We define quaternionic conjugation to be the (real) linear map which reverses the sign of each imaginary unit. Thus, the (quaternionic) conjugate $\bar{q}$ of a quaternion $q$ is \begin{equation} \bar{q} = q_1 - q_2 i - q_3 j - q_4 k \end{equation} if $q=q_1+q_2i+q_3j+q_4k$. This leads directly to the norm of a quaternion $|q|$, defined by \begin{equation} |q|^2 = q\bar{q} = q_1^2 + q_2^2 + q_3^2 + q_4^2 \label{qnorm} \end{equation} Again, the only quaternion with norm $0$ is $0$, and every nonzero quaternion has a unique inverse, namely \begin{equation} q^{-1} = {\bar{q} \over  |q|^2} \end{equation}

Quaternionic conjugation satisfies the identity \begin{equation} \bar{pq} = \bar{q}\>\bar{p} \end{equation} from which it follows that the norm satisfies: \begin{equation} |pq| = |p| |q| \end{equation} Squaring both sides and expanding the result in terms of components yields the 4-squares rule, \begin{align} &(p_1q_1-p_2q_2-p_3q_3-p_4q_4)^2 + (p_2q_1+p_1q_2-p_4q_3+p_3q_4)^2 \nonumber\\ &\qquad + (p_3q_1+p_4q_2+p_1q_3-p_2q_4)^2 + (p_4q_1-p_3q_2+p_2q_3+p_1q_4)^2 \nonumber\\ &\qquad\qquad = (p_1^2+p_2^2+p_3^2+p_4^2)(q_1^2+q_2^2+q_3^2+q_4^2) \end{align} which is not quite as obvious as the 2-squares rule. This identity means that the quaternions form a division algebra, that is, not only are there inverses, but there are no zero divisors — if a product is zero, one of the factors must be zero.
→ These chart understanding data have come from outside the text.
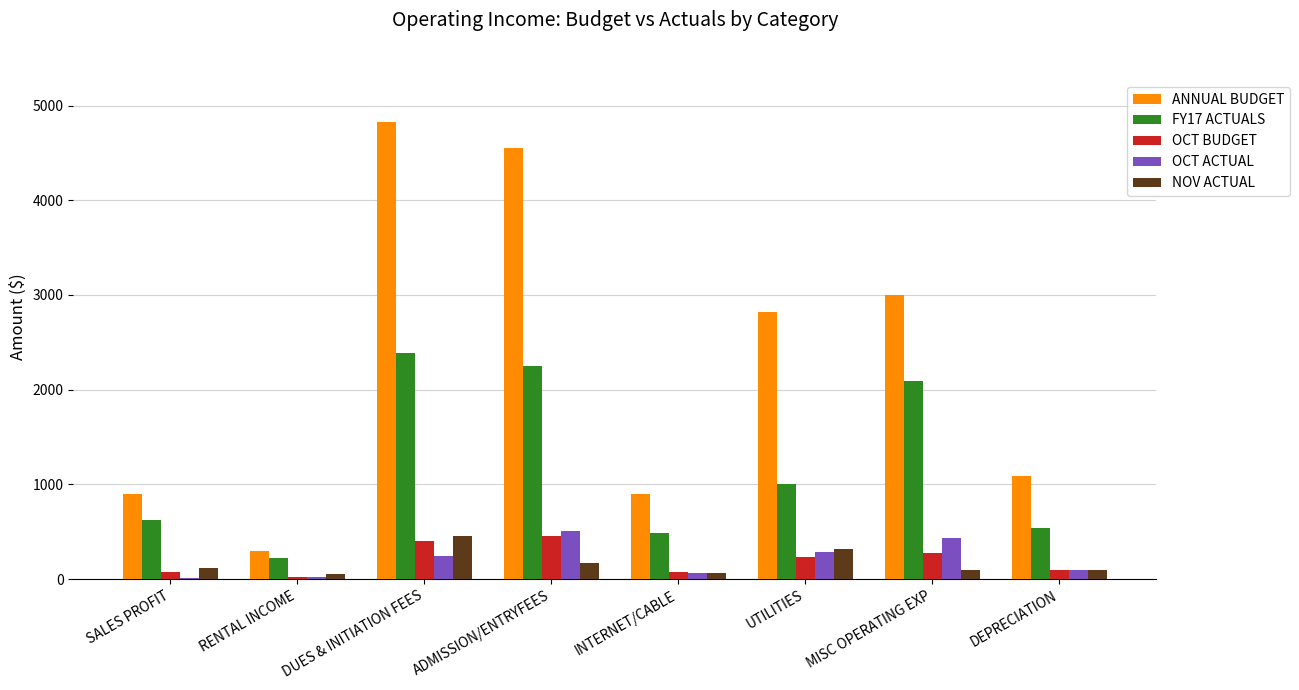

At which label does NOV ACTUAL first exceed 118?

SALES PROFIT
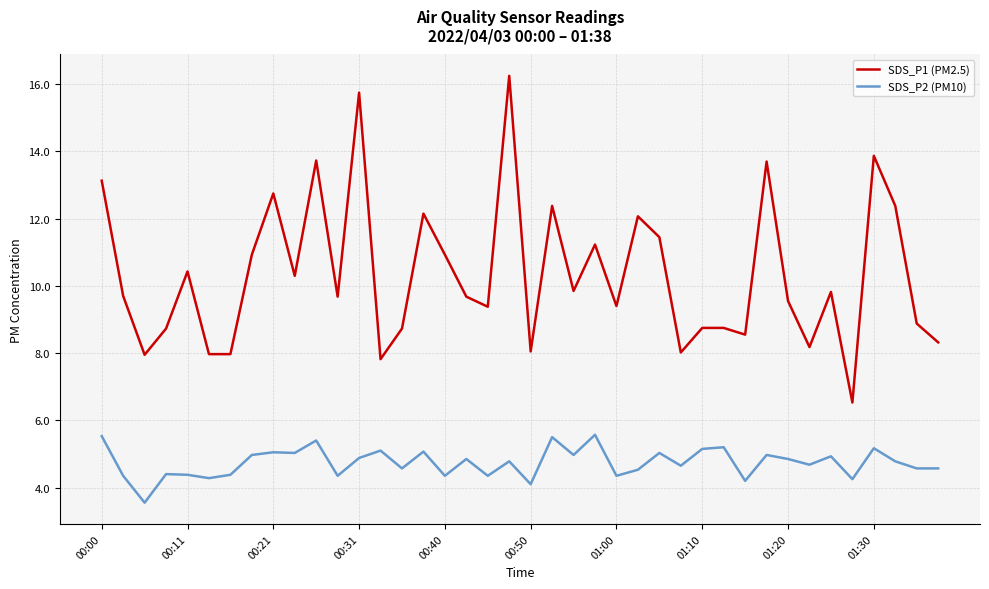

True or false: SDS_P2 (PM10) and SDS_P1 (PM2.5) intersect in this chart.

False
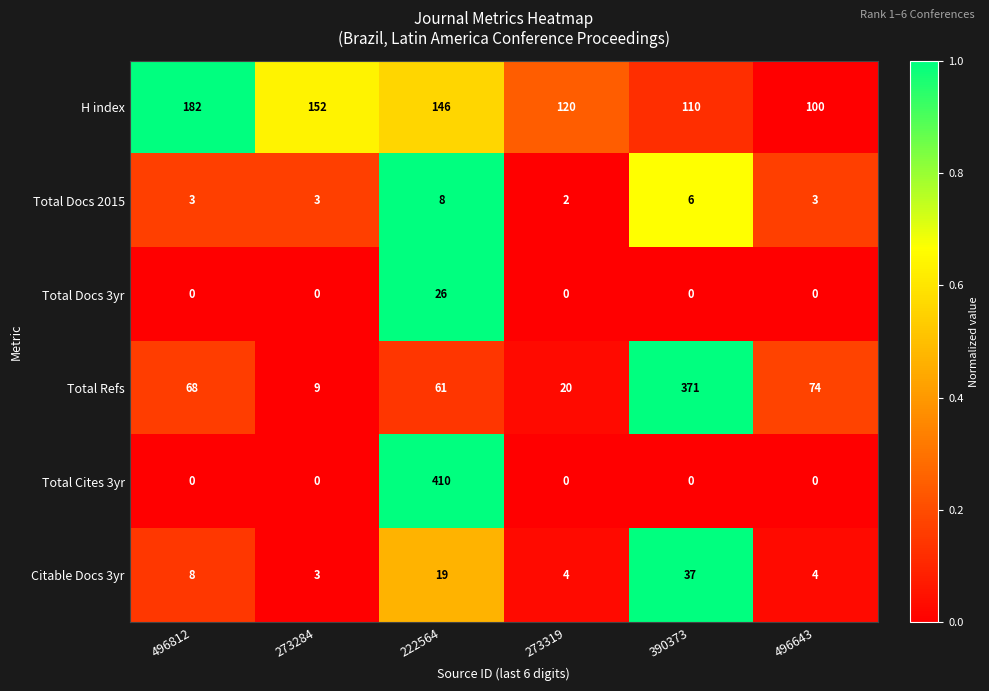

Which category has the highest value across all series?

222564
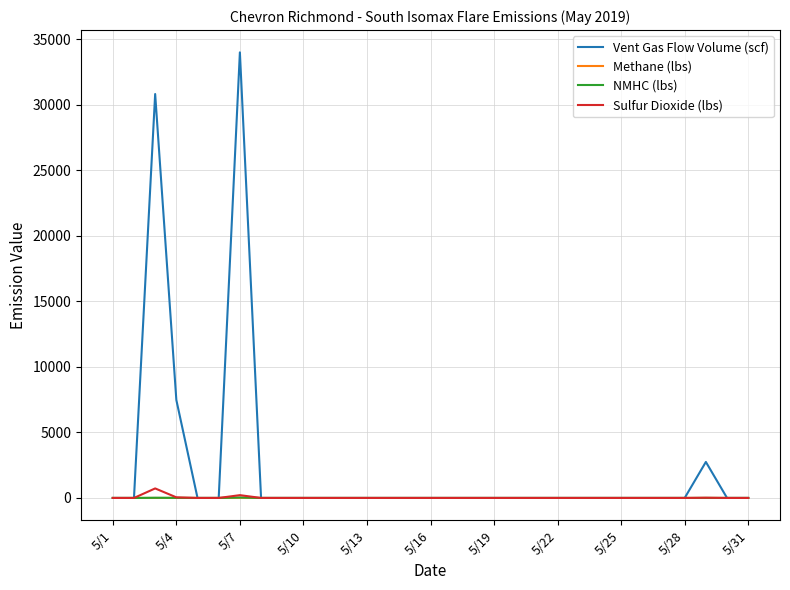

How many lines are shown in the chart?

4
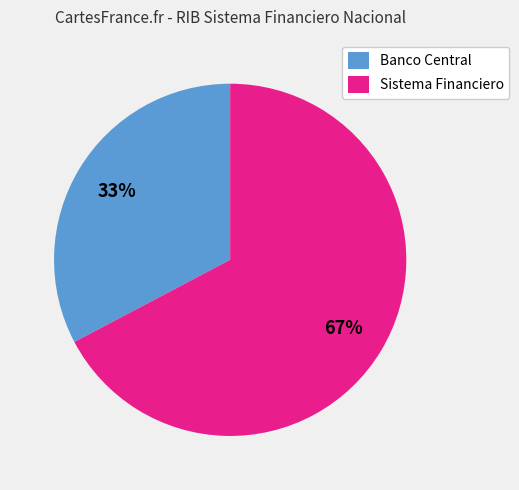

Count the number of slices in the pie.

2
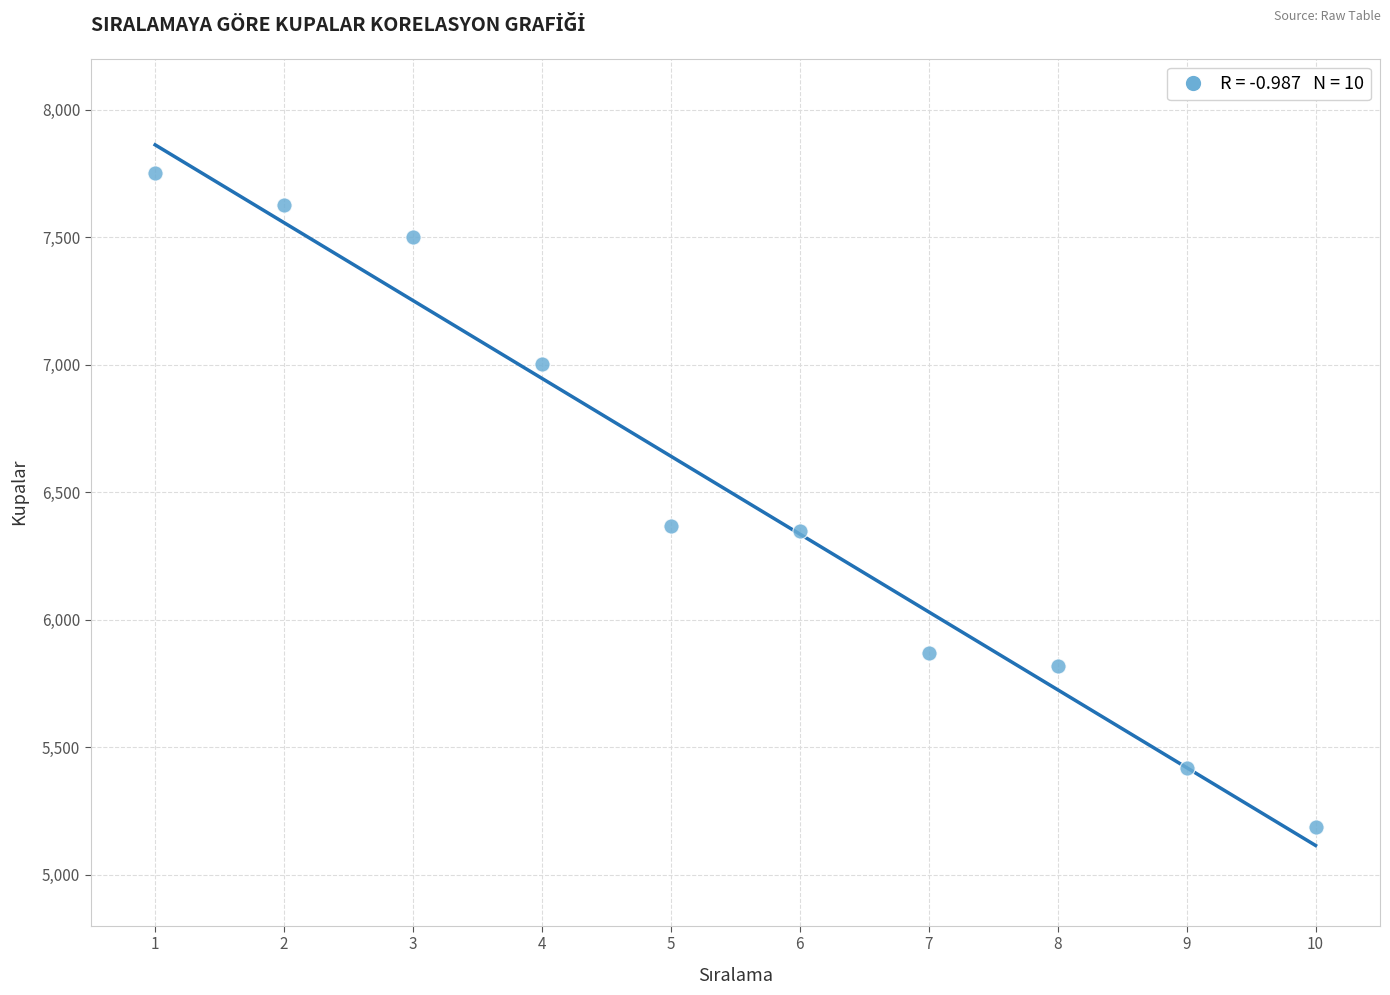

What is the average Y value?

6489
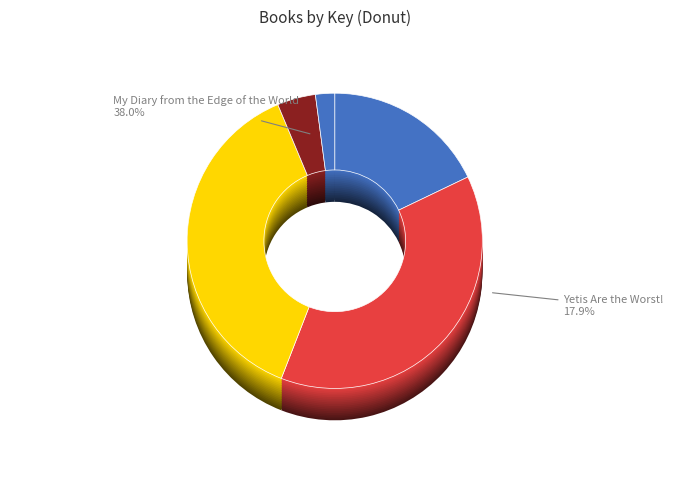

What is the smallest slice in the pie chart?

Seven Wonders of Sassafras Springs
Since quaternions are invertible, linear equations such as (8) of §2.3, where now $a,b,c,z\in\HH$, can still be solved for $z$ so long as $a\ne0$. But these are no longer the only linear equations! Consider for instance the equation \begin{equation} d = a x + x b \end{equation} where now $a,b,d\in\CC$ and $x\in\HH$. One solution is clearly \begin{equation} x_0 = {d\over a+b} \label{csol} \end{equation} provided $a+b\ne0$. Note that $x_0$ is complex. Are there any other solutions? Consider the special case $d=0$, $a=i=b$. Then any linear combination of $j$ and $k$ solves the equation!

This turns out to be the generic situation: If $a+\bar{b}\ne0$, then the only solution is the complex solution (\ref{csol}), but if $a+\bar{b}=0$ there are additional quaternionic “homogeneous” solutions, which can be added to the particular solution $x_0$, which is therefore not unique. The situation rapidly becomes more complicated if some or all of $a$, $b$, $d$ are themselves allowed to be quaternionic, rather than complex.